Damn Flint for not helping her find a good service. Damn him for telling her to do this, for making it a condition of his work. Damn him for having logical arguments, arguments that had taken her this far.
And damn her for considering them.
She stood.
At that moment, a panel opened behind her. A heavyset woman with long black hair smiled at her.
“Ms. Cunningham?” she said, using Aisha’s fake name. “Please come with me.”
Costard’s heart was pounding harder than it ever had. The woman had startled her, yes, but the idea of going down that dark corridor frightened her even more.
If she went down it, she would have to commit to this silly path, and she wasn’t sure she wanted to.

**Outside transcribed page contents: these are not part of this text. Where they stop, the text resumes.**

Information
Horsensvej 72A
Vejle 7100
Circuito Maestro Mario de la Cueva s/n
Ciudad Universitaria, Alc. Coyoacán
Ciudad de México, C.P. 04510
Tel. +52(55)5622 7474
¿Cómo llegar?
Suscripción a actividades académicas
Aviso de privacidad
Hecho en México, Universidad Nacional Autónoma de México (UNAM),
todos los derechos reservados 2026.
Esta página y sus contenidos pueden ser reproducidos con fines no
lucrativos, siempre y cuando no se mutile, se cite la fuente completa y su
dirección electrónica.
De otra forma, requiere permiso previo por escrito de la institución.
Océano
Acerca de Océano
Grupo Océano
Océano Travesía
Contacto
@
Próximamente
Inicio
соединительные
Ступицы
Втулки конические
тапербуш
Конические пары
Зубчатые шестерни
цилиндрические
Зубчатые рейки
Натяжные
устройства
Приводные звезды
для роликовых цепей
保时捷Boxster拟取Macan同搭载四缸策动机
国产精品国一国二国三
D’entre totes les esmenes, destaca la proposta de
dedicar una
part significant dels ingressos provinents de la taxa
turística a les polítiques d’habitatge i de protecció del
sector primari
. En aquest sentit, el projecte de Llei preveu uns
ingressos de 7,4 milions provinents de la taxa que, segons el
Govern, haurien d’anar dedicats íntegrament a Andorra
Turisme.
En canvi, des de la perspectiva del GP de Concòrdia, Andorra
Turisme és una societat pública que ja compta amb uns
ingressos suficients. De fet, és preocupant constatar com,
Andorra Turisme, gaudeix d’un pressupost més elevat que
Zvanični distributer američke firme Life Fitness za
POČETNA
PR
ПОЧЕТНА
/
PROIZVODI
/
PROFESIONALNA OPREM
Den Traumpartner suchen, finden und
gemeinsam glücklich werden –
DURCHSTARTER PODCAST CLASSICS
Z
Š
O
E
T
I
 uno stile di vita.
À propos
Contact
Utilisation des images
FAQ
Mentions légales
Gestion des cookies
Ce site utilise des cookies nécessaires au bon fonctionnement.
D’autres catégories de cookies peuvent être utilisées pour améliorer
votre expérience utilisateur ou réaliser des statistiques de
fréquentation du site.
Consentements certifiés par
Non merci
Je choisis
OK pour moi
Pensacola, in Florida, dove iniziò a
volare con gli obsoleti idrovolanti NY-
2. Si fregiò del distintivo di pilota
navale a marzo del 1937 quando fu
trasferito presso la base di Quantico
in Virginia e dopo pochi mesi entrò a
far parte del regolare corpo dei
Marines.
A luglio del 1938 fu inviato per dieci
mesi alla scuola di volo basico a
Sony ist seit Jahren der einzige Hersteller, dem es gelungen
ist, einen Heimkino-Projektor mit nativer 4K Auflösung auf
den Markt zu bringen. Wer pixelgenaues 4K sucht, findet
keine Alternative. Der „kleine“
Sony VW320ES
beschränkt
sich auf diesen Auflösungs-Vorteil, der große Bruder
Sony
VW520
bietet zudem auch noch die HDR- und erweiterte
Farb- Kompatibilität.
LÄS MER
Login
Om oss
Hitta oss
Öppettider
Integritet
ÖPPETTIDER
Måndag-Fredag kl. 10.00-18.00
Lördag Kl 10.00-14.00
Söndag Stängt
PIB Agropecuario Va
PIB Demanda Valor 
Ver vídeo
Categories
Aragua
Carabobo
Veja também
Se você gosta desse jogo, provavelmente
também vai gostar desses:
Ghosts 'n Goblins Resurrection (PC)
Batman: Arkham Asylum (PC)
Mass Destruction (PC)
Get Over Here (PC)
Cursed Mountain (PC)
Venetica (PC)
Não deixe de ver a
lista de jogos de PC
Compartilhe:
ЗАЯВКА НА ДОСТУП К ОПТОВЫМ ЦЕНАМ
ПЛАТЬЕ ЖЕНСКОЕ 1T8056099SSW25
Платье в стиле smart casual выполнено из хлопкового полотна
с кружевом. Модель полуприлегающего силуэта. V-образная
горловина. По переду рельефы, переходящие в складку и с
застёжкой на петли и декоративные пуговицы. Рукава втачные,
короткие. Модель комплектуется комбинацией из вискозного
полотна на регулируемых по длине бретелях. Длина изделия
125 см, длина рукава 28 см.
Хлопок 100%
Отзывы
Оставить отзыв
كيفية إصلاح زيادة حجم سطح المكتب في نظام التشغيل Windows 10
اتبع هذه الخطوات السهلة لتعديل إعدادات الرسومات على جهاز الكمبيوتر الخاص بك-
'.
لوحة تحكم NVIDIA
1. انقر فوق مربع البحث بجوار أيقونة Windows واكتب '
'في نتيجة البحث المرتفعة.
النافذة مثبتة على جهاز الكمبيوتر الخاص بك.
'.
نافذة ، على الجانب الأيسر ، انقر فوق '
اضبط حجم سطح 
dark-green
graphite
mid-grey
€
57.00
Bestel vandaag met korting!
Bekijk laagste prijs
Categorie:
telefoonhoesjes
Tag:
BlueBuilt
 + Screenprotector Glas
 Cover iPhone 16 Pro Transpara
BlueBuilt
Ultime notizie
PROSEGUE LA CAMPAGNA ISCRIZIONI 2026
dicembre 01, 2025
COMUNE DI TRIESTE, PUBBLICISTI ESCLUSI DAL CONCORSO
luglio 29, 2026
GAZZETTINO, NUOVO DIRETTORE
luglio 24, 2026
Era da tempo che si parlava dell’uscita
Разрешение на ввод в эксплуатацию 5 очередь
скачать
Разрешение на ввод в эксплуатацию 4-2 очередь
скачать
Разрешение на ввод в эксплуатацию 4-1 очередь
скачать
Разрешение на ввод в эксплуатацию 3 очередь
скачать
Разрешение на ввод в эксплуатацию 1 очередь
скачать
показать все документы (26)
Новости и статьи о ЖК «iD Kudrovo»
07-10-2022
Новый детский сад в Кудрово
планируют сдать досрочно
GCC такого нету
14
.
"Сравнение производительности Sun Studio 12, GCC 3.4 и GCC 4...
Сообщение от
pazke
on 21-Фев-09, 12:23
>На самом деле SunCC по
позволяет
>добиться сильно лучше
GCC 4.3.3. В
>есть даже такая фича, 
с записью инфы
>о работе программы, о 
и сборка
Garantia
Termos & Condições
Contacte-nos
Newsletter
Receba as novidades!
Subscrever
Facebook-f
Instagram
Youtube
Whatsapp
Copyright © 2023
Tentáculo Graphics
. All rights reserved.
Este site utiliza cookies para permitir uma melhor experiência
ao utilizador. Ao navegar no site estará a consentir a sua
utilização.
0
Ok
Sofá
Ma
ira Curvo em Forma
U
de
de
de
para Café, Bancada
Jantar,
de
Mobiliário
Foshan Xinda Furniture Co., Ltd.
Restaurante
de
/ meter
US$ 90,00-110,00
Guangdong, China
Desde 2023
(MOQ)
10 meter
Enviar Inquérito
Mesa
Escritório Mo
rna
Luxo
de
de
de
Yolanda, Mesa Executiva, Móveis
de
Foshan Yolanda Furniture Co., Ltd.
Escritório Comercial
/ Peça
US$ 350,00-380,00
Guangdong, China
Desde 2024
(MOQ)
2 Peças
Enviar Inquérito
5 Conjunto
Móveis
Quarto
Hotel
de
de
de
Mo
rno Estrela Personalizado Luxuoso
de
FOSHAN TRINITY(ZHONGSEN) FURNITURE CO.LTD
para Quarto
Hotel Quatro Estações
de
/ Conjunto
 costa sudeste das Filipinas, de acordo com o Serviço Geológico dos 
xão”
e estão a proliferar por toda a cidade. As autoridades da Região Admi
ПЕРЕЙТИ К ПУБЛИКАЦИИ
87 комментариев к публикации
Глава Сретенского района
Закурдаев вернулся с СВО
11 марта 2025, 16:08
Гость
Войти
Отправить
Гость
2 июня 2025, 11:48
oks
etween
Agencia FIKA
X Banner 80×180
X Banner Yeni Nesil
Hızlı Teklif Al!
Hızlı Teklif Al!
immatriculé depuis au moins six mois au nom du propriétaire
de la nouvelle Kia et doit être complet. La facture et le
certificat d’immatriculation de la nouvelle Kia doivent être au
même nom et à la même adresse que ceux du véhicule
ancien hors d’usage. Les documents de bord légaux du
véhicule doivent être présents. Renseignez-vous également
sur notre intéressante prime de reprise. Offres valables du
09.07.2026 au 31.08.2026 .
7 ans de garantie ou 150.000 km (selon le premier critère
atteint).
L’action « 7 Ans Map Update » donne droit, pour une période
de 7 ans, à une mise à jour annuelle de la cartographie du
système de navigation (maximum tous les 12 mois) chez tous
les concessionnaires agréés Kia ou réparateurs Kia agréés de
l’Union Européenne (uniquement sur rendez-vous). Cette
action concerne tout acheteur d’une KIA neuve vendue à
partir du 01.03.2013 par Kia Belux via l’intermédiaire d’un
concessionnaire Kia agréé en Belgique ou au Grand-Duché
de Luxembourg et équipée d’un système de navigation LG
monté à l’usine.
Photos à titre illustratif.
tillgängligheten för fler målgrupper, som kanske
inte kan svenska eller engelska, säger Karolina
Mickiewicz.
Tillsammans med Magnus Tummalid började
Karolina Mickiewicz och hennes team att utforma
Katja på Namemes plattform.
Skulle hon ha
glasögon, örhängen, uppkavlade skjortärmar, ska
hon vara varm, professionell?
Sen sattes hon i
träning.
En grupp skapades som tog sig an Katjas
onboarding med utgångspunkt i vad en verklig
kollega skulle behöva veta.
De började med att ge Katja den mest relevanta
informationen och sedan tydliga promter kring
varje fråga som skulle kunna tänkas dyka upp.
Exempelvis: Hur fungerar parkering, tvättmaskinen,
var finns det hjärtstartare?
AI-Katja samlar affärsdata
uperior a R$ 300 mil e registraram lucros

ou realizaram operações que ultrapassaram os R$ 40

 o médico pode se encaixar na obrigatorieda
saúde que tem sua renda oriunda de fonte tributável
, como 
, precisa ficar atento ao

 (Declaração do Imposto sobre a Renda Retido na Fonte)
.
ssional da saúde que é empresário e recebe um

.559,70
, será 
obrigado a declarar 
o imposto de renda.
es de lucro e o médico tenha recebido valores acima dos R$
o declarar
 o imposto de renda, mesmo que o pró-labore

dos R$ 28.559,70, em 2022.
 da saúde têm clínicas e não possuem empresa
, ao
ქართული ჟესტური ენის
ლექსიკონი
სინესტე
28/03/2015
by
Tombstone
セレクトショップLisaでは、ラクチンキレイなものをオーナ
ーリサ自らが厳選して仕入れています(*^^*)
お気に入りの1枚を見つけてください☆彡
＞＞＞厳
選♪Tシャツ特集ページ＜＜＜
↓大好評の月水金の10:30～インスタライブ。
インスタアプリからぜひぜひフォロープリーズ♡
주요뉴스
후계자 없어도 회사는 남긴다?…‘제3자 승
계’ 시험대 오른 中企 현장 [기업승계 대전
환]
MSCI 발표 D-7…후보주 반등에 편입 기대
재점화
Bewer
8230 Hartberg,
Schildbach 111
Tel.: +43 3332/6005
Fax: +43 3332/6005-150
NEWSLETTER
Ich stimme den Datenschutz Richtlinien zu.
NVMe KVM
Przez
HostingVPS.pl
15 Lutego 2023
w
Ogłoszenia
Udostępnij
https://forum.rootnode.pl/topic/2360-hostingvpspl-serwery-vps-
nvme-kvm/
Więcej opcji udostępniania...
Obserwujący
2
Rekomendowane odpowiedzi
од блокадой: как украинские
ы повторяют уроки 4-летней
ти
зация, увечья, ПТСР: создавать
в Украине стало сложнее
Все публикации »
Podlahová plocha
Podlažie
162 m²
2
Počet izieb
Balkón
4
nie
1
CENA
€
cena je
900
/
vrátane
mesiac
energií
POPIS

She wasn’t sure it was right.
What would her life be away from bones, away from the university, away from Earth? Would her life be worth living? Would she be happy just to have survived?
“Ms. Cunningham?” the woman said again. “Would you like to join me?”
Costard glanced down the corridor, seeing nothing but darkness. Then she looked at the main door.
She didn’t run from things. It wasn’t her way. She had gotten into this mess on her own. She wasn’t willing to trust her life to people who operated out of such a horrible office.
But mostly she was afraid to take that step, afraid to give up her very self just so that she could keep breathing.
“I’m sorry I bothered you,” she said, picking up the bag of foodstuffs. She felt superstitious about leaving it, as if the bag itself were a commitment she didn’t want to make.
The woman watched her, not speaking at all.
Costard hugged the bag to her chest and went to the main door, standing before it until it shushed open.
Then she stepped into the pallid light of the Dome’s day, her breath coming in small gasps.